EXERCISE DETAILS> Return, without alteration, the passage of the text on Thoppil Mohamed Meeran between "Personal life" and "Sea Side Village)", inclusive.

:: READING TEXT ::

Thoppil Mohamed Meeran (26 September 1944 – 10 May 2019) was an Indian Nagercoil based author who wrote in Tamil.

Meeran was awarded the highest Indian Government award for Literature, Sahitya Akademi Award in 1997 for his novel Saivu Narkali (The Reclining Chair). He also received the Tamil Nadu Kalai Ilakkiya Perumantam Award, the Ilakkiya Chintanai Award, and the T N Govt. Award. He published six novels and seven short story collections.

Personal life
Mohamed Meeran was born in Nagercoil. He was also addressed as Thoppil Meeran by his friends and family. His father's name is Mohammed Abdul Khader (முஹம்மது  அப்துல் காதர் ) and his mother's name is Beevi Paatha Kannu (பீவி  பாத்த கண்ணு ). He was married to Jaleela and had two children, Shameem Ahamed and Mirzad Ahamed. He hailed from a village named Thengai Pattanam which is part of the Kanyakumari District, Tamil Nadu. He was one of the sons of the famous M.O.M Family. On 10 May 2019 he died due to the ill health at Tirunelveli.

Works

Novels
Oru Kadalora Kiramathin Kathai (1988, The Story of Sea Side Village)
Turaimugam (1991, Harbour)
Koonan Thoppu (1993, The Grove of a Hunchback)
Saivu Narkkali (1995, The Reclining Chair)
Anju vannam theru (2011, "Five Colours street")

:::
:: MATERIAL PROVIDED ::

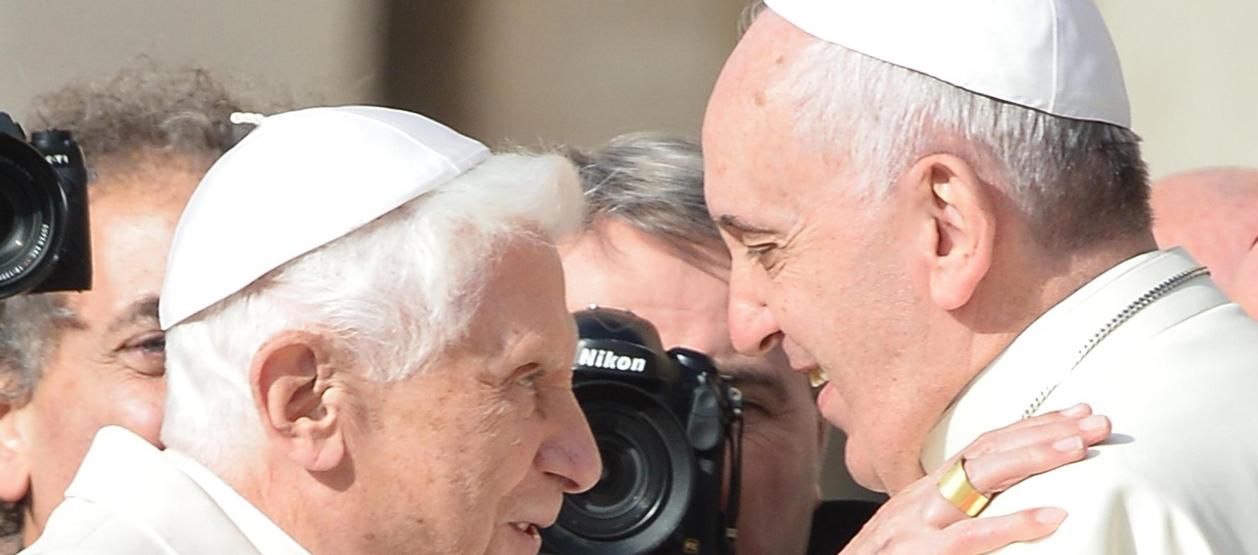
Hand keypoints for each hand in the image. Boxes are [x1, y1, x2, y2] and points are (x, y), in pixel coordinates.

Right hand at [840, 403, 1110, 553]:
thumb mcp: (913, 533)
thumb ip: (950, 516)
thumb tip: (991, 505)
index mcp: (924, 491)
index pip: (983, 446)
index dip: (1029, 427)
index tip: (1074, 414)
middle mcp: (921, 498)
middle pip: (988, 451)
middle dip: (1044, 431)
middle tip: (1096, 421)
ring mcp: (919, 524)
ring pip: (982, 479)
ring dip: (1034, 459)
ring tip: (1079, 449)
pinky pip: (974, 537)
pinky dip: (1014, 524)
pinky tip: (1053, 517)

:::

TASK RESPONSE>
Personal life
Mohamed Meeran was born in Nagercoil. He was also addressed as Thoppil Meeran by his friends and family. His father's name is Mohammed Abdul Khader (முஹம்மது  அப்துல் காதர் ) and his mother's name is Beevi Paatha Kannu (பீவி  பாத்த கண்ணு ). He was married to Jaleela and had two children, Shameem Ahamed and Mirzad Ahamed. He hailed from a village named Thengai Pattanam which is part of the Kanyakumari District, Tamil Nadu. He was one of the sons of the famous M.O.M Family. On 10 May 2019 he died due to the ill health at Tirunelveli.

Works

Novels
Oru Kadalora Kiramathin Kathai (1988, The Story of Sea Side Village)